Variations buisantines

N’arrête pas ta pensée en un lieu, dit le doux maître, qui me tenait auprès de lui, du côté du cœur.

DANTE, extr. "La Divine Comédie", (Purgatoire, X-v. 46 Traduction de J. Risset), Les éditions du Cerf, 1987.

bois d'oing.JPGAllers-retours. Entre la grande ville et le pays perdu. Je neutralise mes habitudes avec toutes sortes d'horaires de train, après les rendez-vous oubliés comme l'été, comme ces jours où je m'accoutume à vivre à rebours des contraintes, avec toujours le même plaisir de disparaître et  m'épanouir sous l'ombrelle d'une fougère dans les bois de Vaux, puis de céder aux fruits abondants des ronciers de Jalogny jusqu'à Saint Cyr. Allers-retours et douceurs capricieuses... Pourquoi se trémousser en ville, quand il y a des trains au départ de chaque gare, à toute heure et pour toutes les destinations ?

Des pérégrins moutonnent autour des vieux wagons. Les autres trains sont beaux, plus spacieux, bleus comme des salons de musique décorés d'un faux-velours assorti aux rideaux. Chamelet, Ternand, Lamure, partir plus loin, se raconter que ce serait l'aventure. Se prendre pour Philéas, pour une jeune fille enturbannée à la Ciotat ou pour la première chaussure de la mission Apollo 11, se garder son aéroplane privatif, personnalisé, tout au fond d'une poche au cas où... (Le transnabirosinien 16846 n'est peut-être pas indestructible). Se fabriquer avec les chutes d'un poème arraché d'une page de la Pleïade, un petit chapeau simple contre les derniers coups de chaleur. Allers-retours par les hameaux de la vallée, sur les plis des sièges modulables de la bête ronde et longue qu'on croirait immobile avant le grand chaos par dessus le viaduc construit avec ces moellons bruts d'un granit ramené des carrières d'Anglure ; ces matériaux portés par le train jusqu'au village de La Chapelle sous Dun puis acheminés par des attelages de boeufs. Juste après... (avertissement aux âmes sensibles, le lien est un peu "empoulé" ) le Bois d'Oingt,  il y aurait des villages, dans le désordre, on pourrait les remonter sans jamais s'arrêter Saint Germain au Mont d'Or, Mussy, Poule les Echarmeaux etc ...

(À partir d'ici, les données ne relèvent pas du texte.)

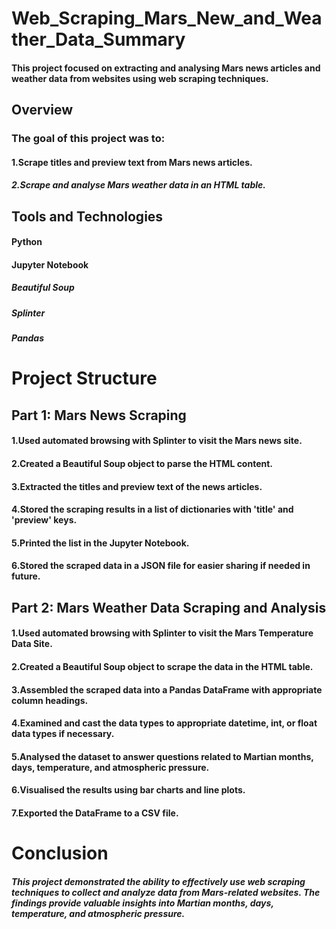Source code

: # Web_Scraping_Mars_New_and_Weather_Data_Summary

#### This project focused on extracting and analysing Mars news articles and weather data from websites using web scraping techniques.

## Overview
### The goal of this project was to:

#### 1.Scrape titles and preview text from Mars news articles.
##### 2.Scrape and analyse Mars weather data in an HTML table.
## Tools and Technologies
#### Python
#### Jupyter Notebook
##### Beautiful Soup
##### Splinter
##### Pandas
# Project Structure
## Part 1: Mars News Scraping
#### 1.Used automated browsing with Splinter to visit the Mars news site.
#### 2.Created a Beautiful Soup object to parse the HTML content.
#### 3.Extracted the titles and preview text of the news articles.
#### 4.Stored the scraping results in a list of dictionaries with 'title' and 'preview' keys.
#### 5.Printed the list in the Jupyter Notebook.
#### 6.Stored the scraped data in a JSON file for easier sharing if needed in future.
## Part 2: Mars Weather Data Scraping and Analysis
#### 1.Used automated browsing with Splinter to visit the Mars Temperature Data Site.
#### 2.Created a Beautiful Soup object to scrape the data in the HTML table.
#### 3.Assembled the scraped data into a Pandas DataFrame with appropriate column headings.
#### 4.Examined and cast the data types to appropriate datetime, int, or float data types if necessary.
#### 5.Analysed the dataset to answer questions related to Martian months, days, temperature, and atmospheric pressure.
#### 6.Visualised the results using bar charts and line plots.
#### 7.Exported the DataFrame to a CSV file.
# Conclusion
##### This project demonstrated the ability to effectively use web scraping techniques to collect and analyze data from Mars-related websites. The findings provide valuable insights into Martian months, days, temperature, and atmospheric pressure.
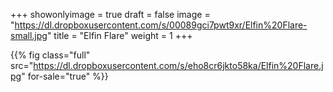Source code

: +++
showonlyimage = true
draft = false
image = "https://dl.dropboxusercontent.com/s/00089gci7pwt9xr/Elfin%20Flare-small.jpg"
title = "Elfin Flare"
weight = 1
+++

{{% fig class="full" src="https://dl.dropboxusercontent.com/s/eho8cr6jkto58ka/Elfin%20Flare.jpg" for-sale="true" %}}
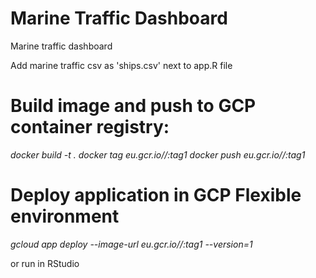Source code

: # Marine Traffic Dashboard
Marine traffic dashboard

Add marine traffic csv as 'ships.csv' next to app.R file

# Build image and push to GCP container registry:
*docker build -t <image-name> .*
*docker tag <image-name> eu.gcr.io/<project-name>/<image-name>:tag1*
*docker push eu.gcr.io/<project-name>/<image-name>:tag1*

# Deploy application in GCP Flexible environment
*gcloud app deploy --image-url eu.gcr.io/<project-name>/<image-name>:tag1 --version=1*

or run in RStudio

Là, je me suis assise, chargée comme une bourrique juste en face de ces gens. Et j'ai pris les gens sur mon dos. Comme ils étaient faciles! ils venaient  librement, approuvant, tout comme moi le destin collectif, de ces départs plus ou moins grands. Nous avons échangé quelques banalités à propos du temps puis de nos livres dans le mélange le plus parfait d'harmonie et d'indifférence. Et j'ai pris le wagon pour un livre, tandis que le temps m'allongeait.

(A SUIVRE...)

 

 FEVER RAY : "Now's the only time I know"

podcast

 

Photo : Un aperçu du panneau de la gare du Bois d'Oingt à 350 mètres d'altitude, où vivent les buisantins, les buisantines dans des maisons entièrement recouvertes de buis. Une bien belle image comme en aimerait en voir plus souvent. Photographiée derrière la vitre du glorieux 16846 en provenance de Lyon, la ville en Août 2010 © Frb

lundi, 30 août 2010

Sur le banc de la gare de St Germain au Mont d'Or

"Si l'homme ne fermait pas les yeux, il finirait pas ne plus voir ce qui vaut la peine d'être regardé"

RENE CHAR

Si ce banc vous déplaît, la maison propose un autre modèle il suffit de cliquer sur l'imageBANC17.JPG

Sur le banc de la gare de St Germain au Mont d'Or, je me suis assise ce matin, j'y suis restée je ne sais combien d'années en espérant l'arrivée du train de 19H00. J'ai regardé tourner les heures, et j'ai pensé à tout un tas de trucs, tout un tas de machins. Sur le banc de la gare de St Germain au Mont d''Or, j'ai pensé.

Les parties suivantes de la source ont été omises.